### EXERCISE DESCRIPTION
I would like the entries transcribed word for word, please, with the pictures removed.

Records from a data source
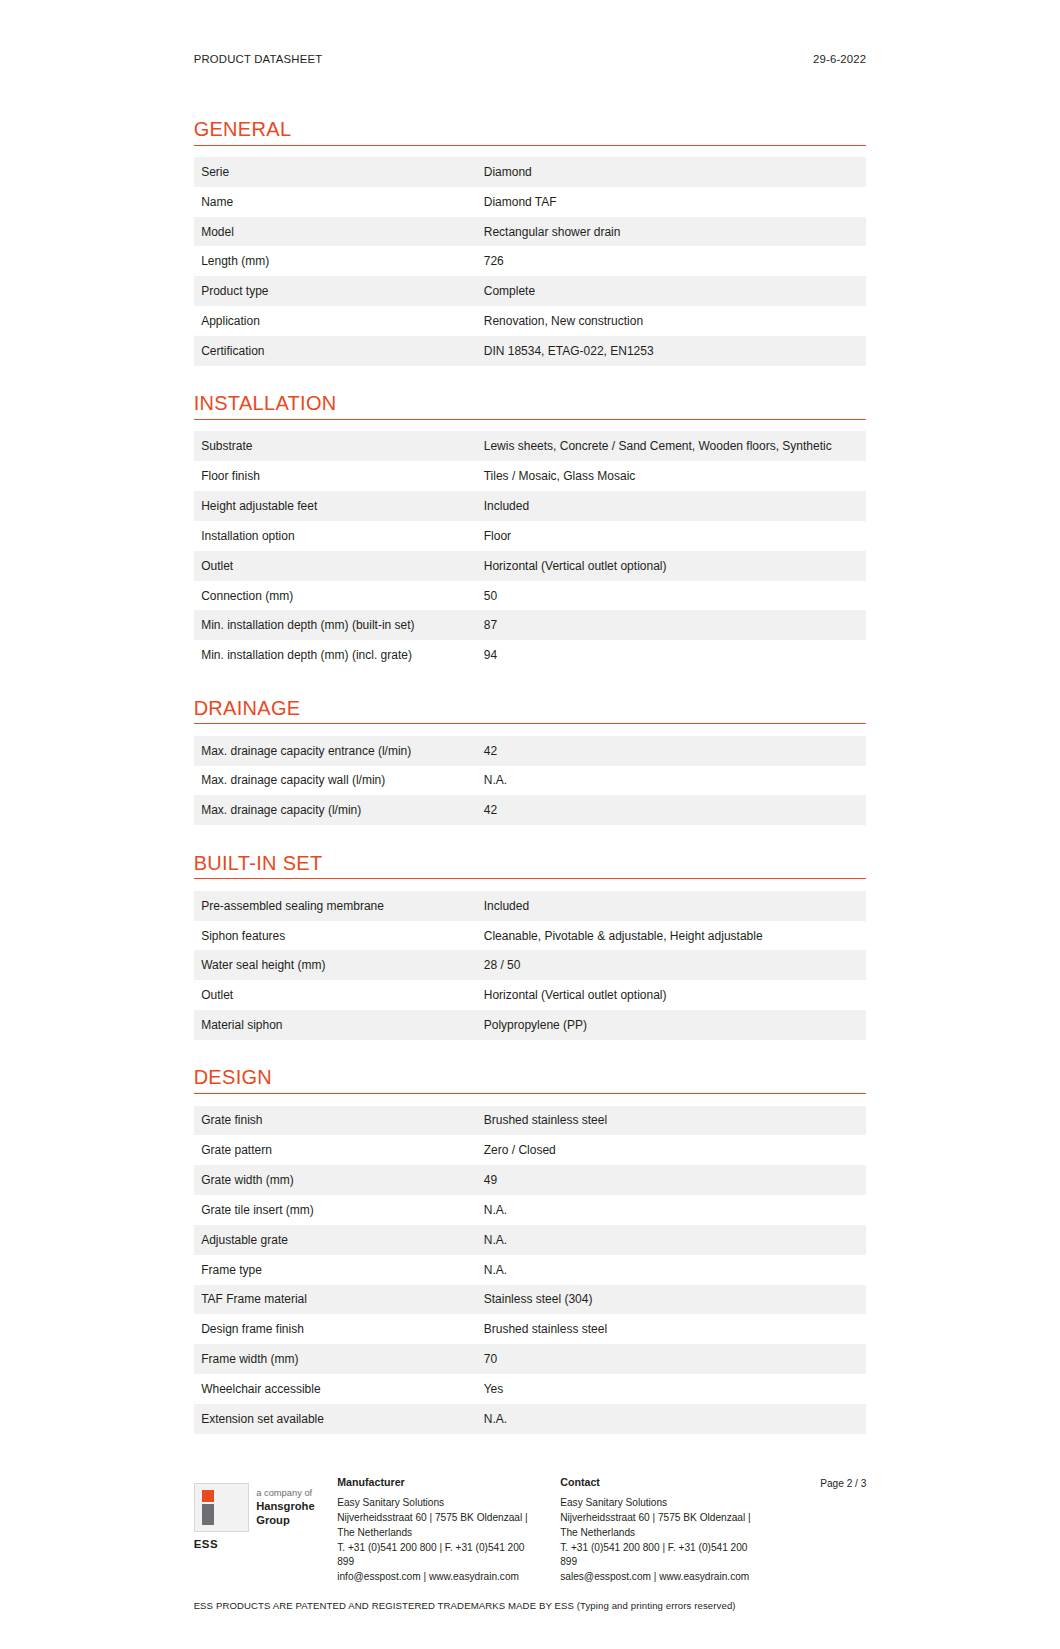PRODUCT DATASHEET 29-6-2022
GENERAL
| Serie | Diamond |
| Name | Diamond TAF |
| Model | Rectangular shower drain |
| Length (mm) | 726 |
| Product type | Complete |
| Application | Renovation, New construction |
| Certification | DIN 18534, ETAG-022, EN1253 |
INSTALLATION
| Substrate | Lewis sheets, Concrete / Sand Cement, Wooden floors, Synthetic |
| Floor finish | Tiles / Mosaic, Glass Mosaic |
| Height adjustable feet | Included |
| Installation option | Floor |
| Outlet | Horizontal (Vertical outlet optional) |
| Connection (mm) | 50 |
| Min. installation depth (mm) (built-in set) | 87 |
| Min. installation depth (mm) (incl. grate) | 94 |
DRAINAGE
| Max. drainage capacity entrance (l/min) | 42 |
| Max. drainage capacity wall (l/min) | N.A. |
| Max. drainage capacity (l/min) | 42 |
BUILT-IN SET
| Pre-assembled sealing membrane | Included |
| Siphon features | Cleanable, Pivotable & adjustable, Height adjustable |
| Water seal height (mm) | 28 / 50 |
| Outlet | Horizontal (Vertical outlet optional) |
| Material siphon | Polypropylene (PP) |
DESIGN
| Grate finish | Brushed stainless steel |
| Grate pattern | Zero / Closed |
| Grate width (mm) | 49 |
| Grate tile insert (mm) | N.A. |
| Adjustable grate | N.A. |
| Frame type | N.A. |
| TAF Frame material | Stainless steel (304) |
| Design frame finish | Brushed stainless steel |
| Frame width (mm) | 70 |
| Wheelchair accessible | Yes |
| Extension set available | N.A. |
a company of
Hansgrohe Group
ESS
Manufacturer
Easy Sanitary Solutions
Nijverheidsstraat 60 | 7575 BK Oldenzaal | The Netherlands
T. +31 (0)541 200 800 | F. +31 (0)541 200 899
info@esspost.com | www.easydrain.com
Contact
Easy Sanitary Solutions
Nijverheidsstraat 60 | 7575 BK Oldenzaal | The Netherlands
T. +31 (0)541 200 800 | F. +31 (0)541 200 899
sales@esspost.com | www.easydrain.com
Page 2 / 3
ESS PRODUCTS ARE PATENTED AND REGISTERED TRADEMARKS MADE BY ESS (Typing and printing errors reserved)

### ANSWER SECTION
PRODUCT DATASHEET 29-6-2022
GENERAL
| Serie | Diamond |
| Name | Diamond TAF |
| Model | Rectangular shower drain |
| Length (mm) | 726 |
| Product type | Complete |
| Application | Renovation, New construction |
| Certification | DIN 18534, ETAG-022, EN1253 |
INSTALLATION
| Substrate | Lewis sheets, Concrete / Sand Cement, Wooden floors, Synthetic |
| Floor finish | Tiles / Mosaic, Glass Mosaic |
| Height adjustable feet | Included |
| Installation option | Floor |
| Outlet | Horizontal (Vertical outlet optional) |
| Connection (mm) | 50 |
| Min. installation depth (mm) (built-in set) | 87 |
| Min. installation depth (mm) (incl. grate) | 94 |
DRAINAGE
| Max. drainage capacity entrance (l/min) | 42 |
| Max. drainage capacity wall (l/min) | N.A. |
| Max. drainage capacity (l/min) | 42 |
BUILT-IN SET
| Pre-assembled sealing membrane | Included |
| Siphon features | Cleanable, Pivotable & adjustable, Height adjustable |
| Water seal height (mm) | 28 / 50 |
| Outlet | Horizontal (Vertical outlet optional) |
| Material siphon | Polypropylene (PP) |
DESIGN
| Grate finish | Brushed stainless steel |
| Grate pattern | Zero / Closed |
| Grate width (mm) | 49 |
| Grate tile insert (mm) | N.A. |
| Adjustable grate | N.A. |
| Frame type | N.A. |
| TAF Frame material | Stainless steel (304) |
| Design frame finish | Brushed stainless steel |
| Frame width (mm) | 70 |
| Wheelchair accessible | Yes |
| Extension set available | N.A. |
a company of
Hansgrohe Group
ESS
Manufacturer
Easy Sanitary Solutions
Nijverheidsstraat 60 | 7575 BK Oldenzaal | The Netherlands
T. +31 (0)541 200 800 | F. +31 (0)541 200 899
info@esspost.com | www.easydrain.com
Contact
Easy Sanitary Solutions
Nijverheidsstraat 60 | 7575 BK Oldenzaal | The Netherlands
T. +31 (0)541 200 800 | F. +31 (0)541 200 899
sales@esspost.com | www.easydrain.com
Page 2 / 3
ESS PRODUCTS ARE PATENTED AND REGISTERED TRADEMARKS MADE BY ESS (Typing and printing errors reserved)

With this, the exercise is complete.